Employee Required To Produce His Medical File To Employer In Accommodation Grievance
Monday, April 16, 2018 - Filed in: Arbitration
After an employee's union grieved that the employer had failed to return him to work "notwithstanding that he has provided all requested medical information", the employee has been ordered to produce much of his medical file to the employer.
The employee suffered a non-occupational injury and was off work for approximately seven months. The employee's physician and the employer's Occupational Health and Safety Services Manager then exchanged correspondence regarding his gradual return to work. The employee provided six medical notes from his physician regarding his restrictions and accommodation requirements, but refused to provide the remainder of the physician's medical file on the employee. For instance, one of the physician's notes stated that the employee "has been cleared to return to work [but] due to the prolonged commute to and from work it is recommended that he re-integrate as follows: 6 hours per day for 4 weeks. He will be re-assessed in 3 weeks to address his medical condition."
The arbitrator stated that employees and unions should not be ordered to produce medical documentation unless there is a clear nexus between that documentation and the genuine factual matters in dispute in the grievance.
In this case, the union would rely on the six medical notes in support of its position that the employer should have accepted those notes on their face when constructing a return to work plan for the employee. The arbitrator said that because the union has placed those notes before the employer, the union has:
"opened the door to the proper admission of all of the documentation that the author of the medical reports relied upon in arriving at the conclusions stated in those reports, and any other documentation in the Grievor's medical file arguably related thereto. This may include information evidencing the physician's knowledge of the physical demands of the Grievor's job, records of meetings with the Grievor (including what the Grievor is reported to have said to his physician on the matter), clinical notes of physical examinations, testing and other assessments the physician may have conducted in coming to the specific conclusions or recommendations reflected by the medial notes presented to the Employer. Such documentation, to the extent it may exist, does not expose the Grievor to an unreasonable intrusion into his private medical condition that is outside of the scope of the matters placed directly in issue by the Grievor's own submission of his doctor's medical notes, and thus the Employer's production request is not a "fishing expedition" as suggested by the Union."
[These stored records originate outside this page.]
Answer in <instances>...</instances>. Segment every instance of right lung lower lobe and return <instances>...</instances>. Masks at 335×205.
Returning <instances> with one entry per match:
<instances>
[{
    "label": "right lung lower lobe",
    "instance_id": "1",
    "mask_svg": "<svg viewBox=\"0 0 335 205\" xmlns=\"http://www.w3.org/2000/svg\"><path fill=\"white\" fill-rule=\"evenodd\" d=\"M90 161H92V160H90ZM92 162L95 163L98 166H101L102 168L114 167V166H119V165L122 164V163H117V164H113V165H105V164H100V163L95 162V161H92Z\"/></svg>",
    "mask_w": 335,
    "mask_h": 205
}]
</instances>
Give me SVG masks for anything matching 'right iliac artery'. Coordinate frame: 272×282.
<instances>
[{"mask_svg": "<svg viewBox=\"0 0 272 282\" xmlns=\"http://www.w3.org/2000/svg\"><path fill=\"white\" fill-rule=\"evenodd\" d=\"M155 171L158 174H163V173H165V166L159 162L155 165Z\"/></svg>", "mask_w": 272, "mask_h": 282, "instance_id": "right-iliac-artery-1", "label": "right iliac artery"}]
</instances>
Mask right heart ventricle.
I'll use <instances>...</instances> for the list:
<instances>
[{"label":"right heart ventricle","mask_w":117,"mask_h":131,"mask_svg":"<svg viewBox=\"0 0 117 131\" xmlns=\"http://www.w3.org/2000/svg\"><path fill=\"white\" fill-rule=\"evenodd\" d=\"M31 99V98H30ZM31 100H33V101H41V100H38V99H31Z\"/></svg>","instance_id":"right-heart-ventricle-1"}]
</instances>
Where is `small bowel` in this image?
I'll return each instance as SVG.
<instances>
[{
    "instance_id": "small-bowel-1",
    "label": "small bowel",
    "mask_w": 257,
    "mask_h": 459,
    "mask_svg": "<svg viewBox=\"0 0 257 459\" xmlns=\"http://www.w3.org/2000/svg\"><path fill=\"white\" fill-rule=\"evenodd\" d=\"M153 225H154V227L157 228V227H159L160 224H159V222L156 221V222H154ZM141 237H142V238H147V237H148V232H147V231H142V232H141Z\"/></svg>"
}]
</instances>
As such, the employee was required to provide the employer with all "arguably relevant" medical documents in his doctor's file, which the arbitrator restricted to those "clinical notes, records of examinations, tests, descriptions by the Grievor, and the like, forming the basis of [the physician's] conclusions and/or recommendations in the six medical notes" that the employee voluntarily provided to the employer.
Note: This a reprint of an article by Adrian Miedema of Dentons.